Royal expert hits out after Prince Andrew's memorial appearance: 'Palace got it completely wrong'
Prince Andrew accompanied the Queen to the ceremony in his first public royal appearance since settling a rape case earlier in March
A royal expert has hit out at Buckingham Palace for how they handled a photographer at Prince Philip’s memorial service last week.
The memorial, held at Westminster Abbey, was marred after Andrew accompanied the Queen, in his first royal appearance since paying millions out of court last month to settle a civil sexual assault case.
Photographer Richard Pohle, who was inside the event, left his official position to take an arrival shot of Her Majesty and Andrew – an action frowned upon by the palace.
Mr Pohle made the call after firstly being told not to take pictures of the Queen until she was in her seat.
Robert Jobson told GB News that he understood why the photographer broke ranks to take the picture, before hitting out at how the palace dealt with the situation.

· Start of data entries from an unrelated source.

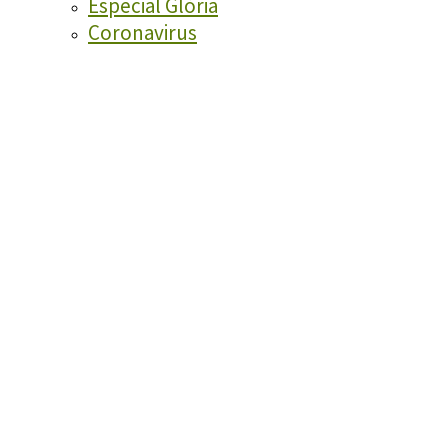
Especial Glòria
Coronavirus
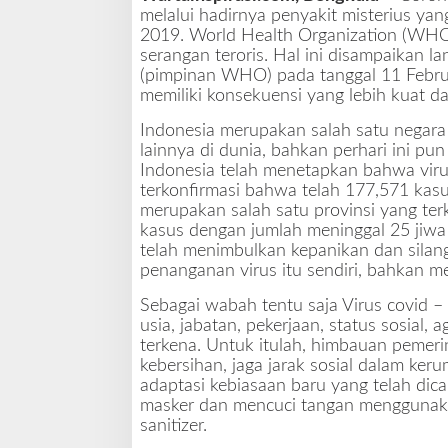
g
melalui hadirnya penyakit misterius yan
k
2019. World Health Organization (WHO)
u
serangan teroris. Hal ini disampaikan
l
(pimpinan WHO) pada tanggal 11 Februa
u
memiliki konsekuensi yang lebih kuat da
D
a
Indonesia merupakan salah satu negara
n
lainnya di dunia, bahkan perhari ini p
P
Indonesia telah menetapkan bahwa virus
o
terkonfirmasi bahwa telah 177,571 kasu
l
merupakan salah satu provinsi yang ter
r
kasus dengan jumlah meninggal 25 jiwa 
e
telah menimbulkan kepanikan dan silang
s
penanganan virus itu sendiri, bahkan me
J
Sebagai wabah tentu saja Virus covid 
a
usia, jabatan, pekerjaan, status sosial,
j
terkena. Untuk itulah, himbauan pemeri
a
kebersihan, jaga jarak sosial dalam ke
r
adaptasi kebiasaan baru yang telah di
a
masker dan mencuci tangan menggunaka
n
sanitizer.
A
k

Mr Jobson, who also attended the ceremony, said: “I was sitting only a few yards away from him (Andrew) when he was there, he was chaperoned by the press team from the palace.

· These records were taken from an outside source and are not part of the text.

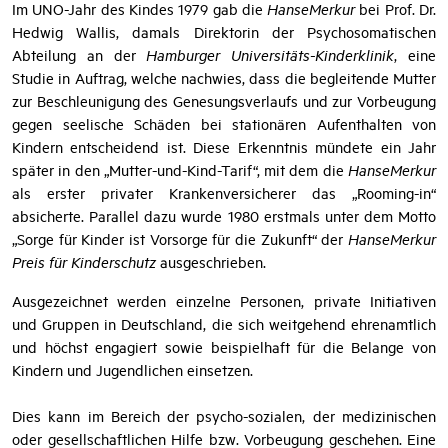
2023 | Superhelden
Über den
HanseMerkur Preis für Kinderschutz
Im UNO-Jahr des Kindes 1979 gab die
HanseMerkur
bei Prof. Dr.
Hedwig Wallis, damals Direktorin der Psychosomatischen
Abteilung an der
Hamburger Universitäts-Kinderklinik
, eine
Studie in Auftrag, welche nachwies, dass die begleitende Mutter
zur Beschleunigung des Genesungsverlaufs und zur Vorbeugung
gegen seelische Schäden bei stationären Aufenthalten von
Kindern entscheidend ist. Diese Erkenntnis mündete ein Jahr
später in den „Mutter-und-Kind-Tarif“, mit dem die
HanseMerkur
als erster privater Krankenversicherer das „Rooming-in“
absicherte. Parallel dazu wurde 1980 erstmals unter dem Motto
„Sorge für Kinder ist Vorsorge für die Zukunft“ der
HanseMerkur
Preis für Kinderschutz
ausgeschrieben.
Ausgezeichnet werden einzelne Personen, private Initiativen
und Gruppen in Deutschland, die sich weitgehend ehrenamtlich
und höchst engagiert sowie beispielhaft für die Belange von
Kindern und Jugendlichen einsetzen.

“He was on the royal rota, so he is sort of under their discretion to a degree.
“But the bottom line was, that morning we broke the news that Andrew was going to accompany the Queen to the event and that of course became the story and quite rightly as a news photographer he decided to take that picture.
“It’s difficult, but if he didn’t get that picture, all the picture editors in Fleet Street would’ve wondered what on earth he was doing.”
When asked whether the photographer should be banned from attending other royal events, Mr Jobson said: “I think if that happens, there will be uproar. I think the palace got it completely wrong from beginning to end on this.
“The reality is the photographer is there like other reporters. You can’t be controlled by the palace.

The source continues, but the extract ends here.